Nov 12 2014
A University of Colorado Cancer Center study published online this week in the journal Molecular Cancer Therapeutics reports anti-cancer activity in 10 out of 11 patient tumor samples grown in mice and treated with the experimental drug TAK-733, a small molecule inhibitor of MEK1/2. While the drug is conceived as a second-generation inhibitor in patients harboring the BRAF mutation, the study shows drug activity in melanoma models regardless of BRAF mutation status. Treated tumors shrunk up to 100 percent.
"The importance of this molecule is that it's a next-generation and highly potent inhibitor of a known melanoma pathway. It was highly effective against melanoma and the method of our study - using patient-derived tumor samples grown in mice - makes us especially optimistic that we should see similar results in the human disease," says John Tentler, PhD, investigator at the CU Cancer Center, associate professor at CU School of Medicine and one of the paper's lead authors.
Between fifty and sixty percent of human melanomas have an activating mutation in the gene BRAF. According to National Cancer Institute statistics, approximately 1 million people in the United States live with melanoma at any given time. In 2011, the U.S. Food and Drug Administration approved the drug vemurafenib to treat BRAF-mutant melanoma. But while response rates to vemurafenib are in the range of 80 percent for patients with the BRAF mutation, the duration of response if frequently limited to between 2 and 18 months.
"We're learning how to use existing drugs better, for example RAF along with MEK inhibitors to block both mutations and thus a common mechanism of resistance. But there is also room for improvement in the drugs themselves and we hope that TAK-733 could improve on the results of existing, approved MEK inhibitors," Tentler says.

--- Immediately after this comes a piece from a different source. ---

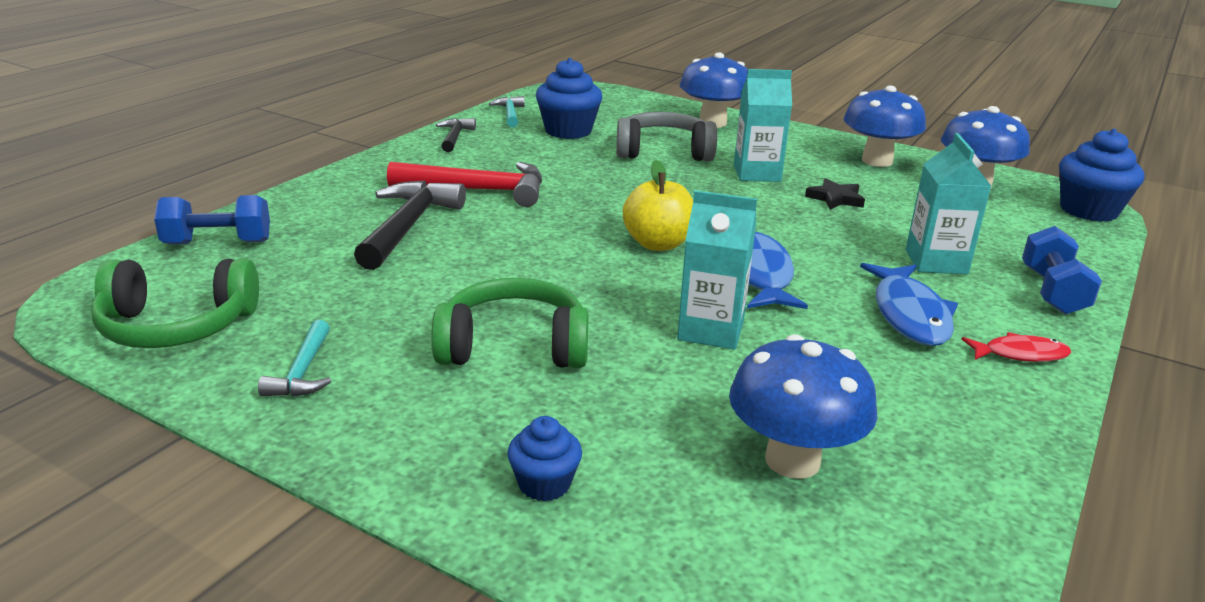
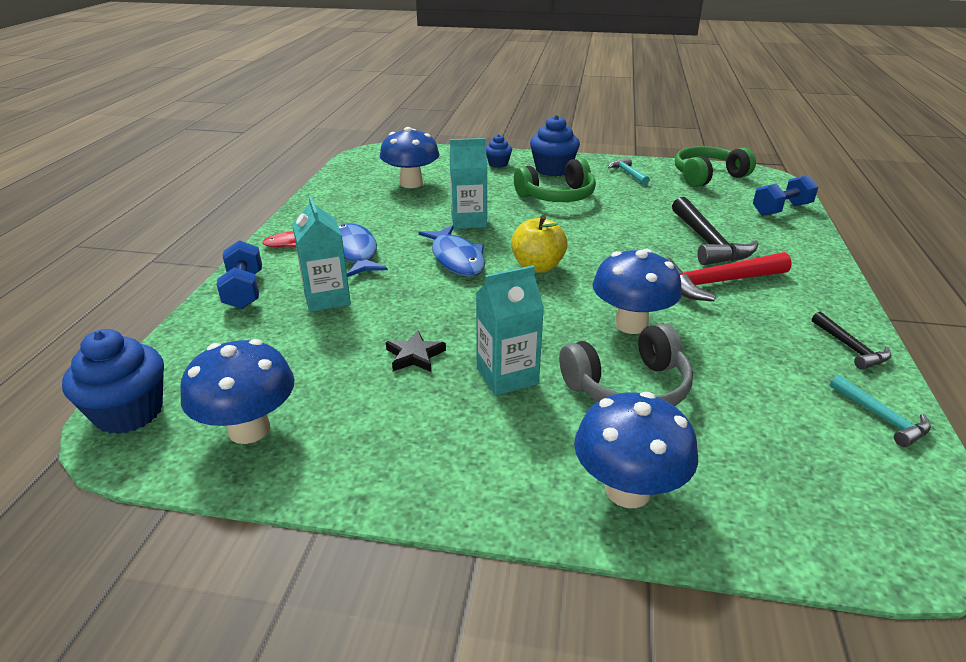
camera: 160 degrees right, 5 degrees up
blue cupcake [536,58,603,139] -> blue cupcake moved to [530,115,580,176]
blue mushroom [844,85,926,167] -> blue mushroom moved to [593,249,682,334]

Tentler points to the study's use of melanoma samples contributed by human patients and then grown in mice (called "patient-derived xenografts") as a better predictor of the drug's effectiveness in humans. A common alternative to patient-derived xenografts is to grow tumors in mice from cancer cells that have previously been cultured on plastic, sometimes having been derived from patients decades earlier. Previous work at the CU Program for the Evaluation of Targeted Therapy (PETT) lab and elsewhere shows that cultured cells adapt to their plastic environment, over time potentially losing genetic characteristics of the original cancer and also learning to grow in an environment optimized for plastic.
"When you grow cells on plastic and inject them into mice, that's not what a real tumor looks like. Instead, when you take a sample and grow it as a living tumor in a mouse model, you much more faithfully preserve the genetic and tissue landscape characteristics of the original tumor," Tentler says.
Tentler suggests that while approved BRAF inhibitors such as vemurafenib and MEK inhibitors such as trametinib have proved effective in melanoma, TAK-733 may offer substantial enough improvements to justify its continued development.
"There's always a need for better, more potent molecules," Tentler says.